Now, I am sure that some readers will say, “That’s nice, Father, but not all Catholic schools are doing that.”

Let me respond in this way:

  1. No, that is certainly true. However, it is happening with sufficient frequency that the data informs us that the hemorrhaging of Catholic youth from the Church over the science-religion conflict is not occurring in serious numbers among Catholic school students.
  2. The scenarios I have depicted can be replicated in any Catholic school that wants to do so.
  3. These scenarios cannot ever take place in any government school at any time.
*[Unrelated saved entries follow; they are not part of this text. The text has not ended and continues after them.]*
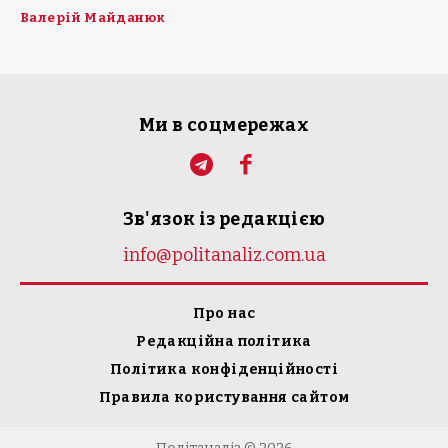
Валерій Майданюк
Ми в соцмережах
Зв'язок із редакцією
info@politanaliz.com.ua
Про нас
Редакційна політика
Політика конфіденційності
Правила користування сайтом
So, as we approach Catholic Schools Week 2017:

  1. If you have a child who does not attend a Catholic school, realize that you are jeopardizing that child’s soul by placing it in the hostile environment of government-sponsored atheism — and make the proper adjustment.
  2. If you don’t have children, visit your local Catholic school and (hopefully) be edified by what you see and respond with generous financial assistance and by serving as a public relations officer for that community of “faith, knowledge and service” (as this year’s theme for Catholic Schools Week highlights).
  3. And priests/bishops: Fulfill your obligation as shepherds to warn your flock of the dangers to the sheep lurking in the government schools.


The Reverend Peter M. J. Stravinskas is a life-long Catholic school teacher and administrator, with doctorates in school administration and theology. Father Stravinskas is editor of The Catholic Response and The Catholic Educator, as well as executive director of the Catholic Education Foundation.